Opportunamente taciuta, una novità sostanziosa potrebbe essere saltata fuori, mercoledì pomeriggio, dal cilindro del Nazareno. Non un ritocco apportato all’Italicum ma una modifica radicale delle sue fondamenta: l’assegnazione del premio di maggioranza non più alla coalizione ma alla lista che supera il 40%, o che, in caso contrario, si aggiudica il ballottaggio. Una decisione finale non è ancora stata presa, ma di questo hanno parlato a palazzo Chigi i due soci del patto. Senza entrare nel merito, come se fosse un particolare da citare di sfuggita, Berlusconi ha detto ieri ai suoi che Renzi aspetta una risposta a stretto giro: entro il prossimo lunedì.
Si scrive patto a due, però si legge «a tre». Una legge così rimodellata andrebbe benissimo anche al M5S, che certo non si spingerebbe fino a votarla ma nemmeno alzerebbe le barricate per frenarla. E senza l’ostruzionismo della truppa pentastellata, un’approvazione quasi indolore della legge al senato sarebbe garantita. In questo modo, oltretutto, verrebbe eliminato l’elemento a maggior rischio di incostituzionalità del progetto Italicum, la soglia di sbarramento differenziata per i partiti che si coalizzano e per quelli che si presentano da soli. Una volta eliminate le coalizioni, la soglia di sbarramento verrebbe portata per tutti al 5%, spuntando così in partenza le prevedibili proteste dei partiti minori, fortemente penalizzati dalla geniale innovazione.

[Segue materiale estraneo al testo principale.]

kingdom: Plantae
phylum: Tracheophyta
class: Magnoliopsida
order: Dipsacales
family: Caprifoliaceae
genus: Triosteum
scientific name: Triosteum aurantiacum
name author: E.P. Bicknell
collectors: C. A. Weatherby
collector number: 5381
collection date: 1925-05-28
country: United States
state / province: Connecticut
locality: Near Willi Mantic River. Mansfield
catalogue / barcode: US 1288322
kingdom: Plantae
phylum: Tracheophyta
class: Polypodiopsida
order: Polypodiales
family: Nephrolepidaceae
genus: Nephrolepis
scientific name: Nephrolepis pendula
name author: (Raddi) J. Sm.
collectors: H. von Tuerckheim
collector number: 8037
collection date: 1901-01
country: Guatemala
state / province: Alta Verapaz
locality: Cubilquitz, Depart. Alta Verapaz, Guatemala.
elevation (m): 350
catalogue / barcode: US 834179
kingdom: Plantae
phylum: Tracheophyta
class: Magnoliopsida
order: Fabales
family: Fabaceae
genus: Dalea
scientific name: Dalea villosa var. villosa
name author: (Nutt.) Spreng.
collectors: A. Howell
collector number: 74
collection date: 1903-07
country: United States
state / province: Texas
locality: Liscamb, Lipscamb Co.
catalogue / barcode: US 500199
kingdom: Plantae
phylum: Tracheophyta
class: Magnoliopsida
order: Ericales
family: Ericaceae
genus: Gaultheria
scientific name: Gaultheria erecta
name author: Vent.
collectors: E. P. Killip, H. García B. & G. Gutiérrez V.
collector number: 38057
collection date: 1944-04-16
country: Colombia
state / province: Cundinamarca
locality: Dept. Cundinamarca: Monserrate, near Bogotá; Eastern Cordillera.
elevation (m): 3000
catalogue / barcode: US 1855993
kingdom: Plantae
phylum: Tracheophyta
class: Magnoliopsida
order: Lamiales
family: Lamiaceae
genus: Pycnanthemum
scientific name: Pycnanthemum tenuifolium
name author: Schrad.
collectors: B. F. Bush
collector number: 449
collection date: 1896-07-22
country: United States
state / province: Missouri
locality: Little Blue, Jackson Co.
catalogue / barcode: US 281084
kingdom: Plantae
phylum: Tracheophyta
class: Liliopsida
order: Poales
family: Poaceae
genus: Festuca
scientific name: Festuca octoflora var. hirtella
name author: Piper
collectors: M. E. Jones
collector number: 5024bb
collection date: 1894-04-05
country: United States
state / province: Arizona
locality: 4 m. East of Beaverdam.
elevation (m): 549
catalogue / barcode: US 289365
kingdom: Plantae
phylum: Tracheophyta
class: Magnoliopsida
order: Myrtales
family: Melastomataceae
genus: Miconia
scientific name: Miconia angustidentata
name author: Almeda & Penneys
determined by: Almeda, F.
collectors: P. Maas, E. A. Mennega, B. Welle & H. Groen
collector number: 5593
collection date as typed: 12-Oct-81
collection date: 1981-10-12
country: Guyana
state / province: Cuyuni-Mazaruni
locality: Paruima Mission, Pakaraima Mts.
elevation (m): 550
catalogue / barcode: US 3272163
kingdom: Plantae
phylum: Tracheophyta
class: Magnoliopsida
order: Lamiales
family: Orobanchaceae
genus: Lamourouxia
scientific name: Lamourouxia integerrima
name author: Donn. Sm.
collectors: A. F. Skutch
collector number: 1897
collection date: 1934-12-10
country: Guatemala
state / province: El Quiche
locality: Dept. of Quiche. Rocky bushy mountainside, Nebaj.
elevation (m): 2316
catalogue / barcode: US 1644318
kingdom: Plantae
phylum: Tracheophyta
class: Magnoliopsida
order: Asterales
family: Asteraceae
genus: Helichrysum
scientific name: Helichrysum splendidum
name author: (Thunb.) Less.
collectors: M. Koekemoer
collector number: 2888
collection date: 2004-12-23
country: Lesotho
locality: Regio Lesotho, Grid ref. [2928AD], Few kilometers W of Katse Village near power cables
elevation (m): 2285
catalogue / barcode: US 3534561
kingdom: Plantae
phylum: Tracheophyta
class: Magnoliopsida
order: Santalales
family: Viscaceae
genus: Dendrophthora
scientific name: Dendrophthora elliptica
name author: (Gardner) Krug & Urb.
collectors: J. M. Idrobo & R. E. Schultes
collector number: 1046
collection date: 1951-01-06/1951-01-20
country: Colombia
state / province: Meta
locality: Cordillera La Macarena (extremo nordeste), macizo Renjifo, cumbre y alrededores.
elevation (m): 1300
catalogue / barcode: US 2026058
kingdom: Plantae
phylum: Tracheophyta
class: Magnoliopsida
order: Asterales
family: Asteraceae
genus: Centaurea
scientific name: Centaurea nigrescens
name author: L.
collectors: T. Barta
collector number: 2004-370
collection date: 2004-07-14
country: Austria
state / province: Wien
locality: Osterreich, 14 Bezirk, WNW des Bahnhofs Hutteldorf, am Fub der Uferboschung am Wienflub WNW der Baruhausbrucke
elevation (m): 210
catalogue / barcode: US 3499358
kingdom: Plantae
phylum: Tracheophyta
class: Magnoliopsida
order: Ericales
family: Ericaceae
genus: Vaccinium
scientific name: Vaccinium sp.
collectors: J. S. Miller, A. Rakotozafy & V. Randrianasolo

Sono fondamentalmente tre i partiti che verrebbero messi in pericolo di vita dall’eventuale scelta di assegnare il premio alla lista. Per la Lega, però, si tratta di un rischio limitato. Il Carroccio fa da sempre il pieno di voti quando si presenta da solo: non dovrebbe avere troppe difficoltà a superare la soglia. Diversa la situazione per Sel e per i centristi. Il partito di Vendola verrebbe messo letteralmente con le spalle al muro da una legge elettorale così rimodellata, ma difficilmente avrà la forza o gli strumenti di ricatto necessari per bloccare l’operazione. Tanto più senza la sponda dell’M5S. Quegli strumenti di ricatto li avrebbero, invece, i centristi, in particolare l’Ncd, almeno sulla carta. Ma si tratta di un partito molto più allo sbando di quanto non sembri, con intere aree che stanno già fiutando di la via migliore per salvare la pelle: o cercando scampo nelle amministrazioni locali, oppure intavolando trattative, anche individuali, con l’uno o l’altro dei partiti maggiori. Con l’ex casa madre azzurra, ma anche con il «nuovo» Pd di Matteo Renzi. Comunque, difficilmente potrebbero denunciare come proibitiva, a fronte delle ambizioni più volte conclamate, una soglia non elevatissima come sarebbe quella del 5%.

Il solo vero ostacolo potenzialmente insormontabile sarebbe dunque il no di Silvio Berlusconi. Sulla carta quel veto sembrerebbe inevitabile: per sperare di vincere le elezioni, l’ex Cavaliere può puntare solo su una coalizione quanto più ampia possibile. Le cose però stanno diversamente. Chi ci ha parlato nei mesi estivi rivela che a Berlusconi, oggi, la sola parola «coalizione» fa venire l’orticaria. Significherebbe infognarsi di nuovo in estenuanti trattative con gli uni e con gli altri. Significherebbe dover passare mesi a mediare tra posizioni inconciliabili come quelle degli anti euro di Salvini e dei soldatini di Bruxelles come Alfano. Il gran capo ha già dato, ha pure una certa età, non ne ha più voglia. La legge modificata gli consegnerebbe senza colpo ferire il ruolo di diarca nel paese: un saldo infinitamente più prezioso di qualsiasi singola concessione di questo o quel particolare sulla riforma della giustizia o in materia di etere.

Quanto a Renzi, per lui il premio alla lista invece che alla coalizione comporterebbe solo vantaggi e sarebbe del tutto funzionale alla strategia che ha impostato: resistere almeno altri tre anni, ottenendo così comunque qualche risultato, e poi affrontare le urne come partito unico del centrosinistra. L’ultima parola non è detta, ma di certo dalla quarta puntata del Nazareno l’ipotesi di un’Italia ridisegnata a misura di due partiti più uno è uscita immensamente rafforzata.